The 40th annual Hopelands Summer Concert Series kicked off May 5 on the Roland H. Windham Performing Arts Stage, and since its opening performance, has been focused on delivering high quality multicultural entertainment in a relaxed outdoor environment. From ballet to broadway to jazz, and everything in between, the aim of the series is to provide a free community outing that both appeals to and educates the local public on various genres of the performing arts. This evening at 7:00, the attention will shift to “Old Time Appalachian” music with the HIT String Band at the helm of musician, retired educator and early Appalachian instrument restoration specialist Dave Donehoo.
Donehoo grew up in the small town of Roswell, GA learning music passed down from family members that came from Ireland to America in the early 1700s. He explains in an interview with Lincoln County Historical Society that “when they came they brought their music with them and have been playing ever since.” In their time, he elaborates, music was played primarily on dulcimers and fiddles, and was less a performance than it was a neighborhood affair, with friends, family and even strangers all participating together to make music and pass the time. “It was in this environment that I began to play and enjoy “Old Time Music” and today I still get a thrill hearing ten or fifteen musicians, of different ages and abilities, sit around in a circle and belt out an old tune like “Sugar Hill” or “Fisher’s Hornpipe.””
It was in this spirit that Donehoo formed the HIT String Band several years ago, a means of entertaining his audiences and teaching them how this traditional style has formed the basis for what is modern bluegrass and country music. “Today, Bluegrass is all the rage, but the roots of bluegrass and country music are found deeply embedded in what is referred to as “Appalachian Music.” (It) has been preserved and nurtured by many who still love it. And today I not only have the privilege of teaching others to play the old style music but have also become involved in building and repairing early Appalachian instruments.”
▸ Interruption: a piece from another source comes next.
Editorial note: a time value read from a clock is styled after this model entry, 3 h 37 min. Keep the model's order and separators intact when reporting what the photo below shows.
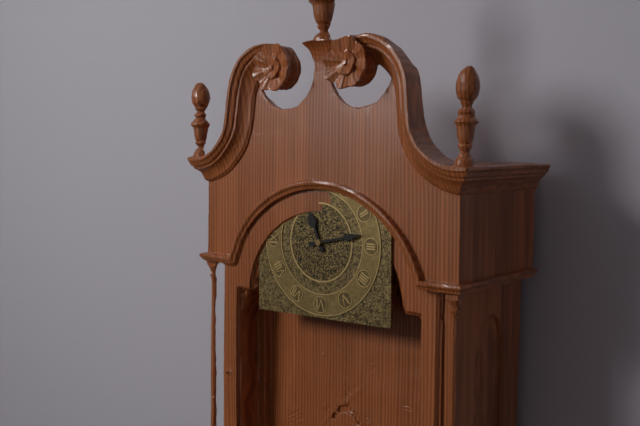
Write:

The HIT String Band, comprised of Donehoo along with five to ten other musicians, plays Appalachian music at various events throughout the Southeast, including Pioneer Days in Lincolnton, GA and a host of other local venues. This year’s performance at the Hopeland Summer Concert Series will include a variety of songs from “Yellow Rose of Texas” to “Bright Sunny South.” The free event will begin at 7 pm, with food and well-behaved pets on leashes welcome. Public parking is available at the Green Boundary Club on Whiskey Road across from Hopelands Gardens, with handicap parking available at the Hopelands Gardens parking lot at 135 Dupree Place. In case of inclement weather, call the rainout hotline at 803-643-4661.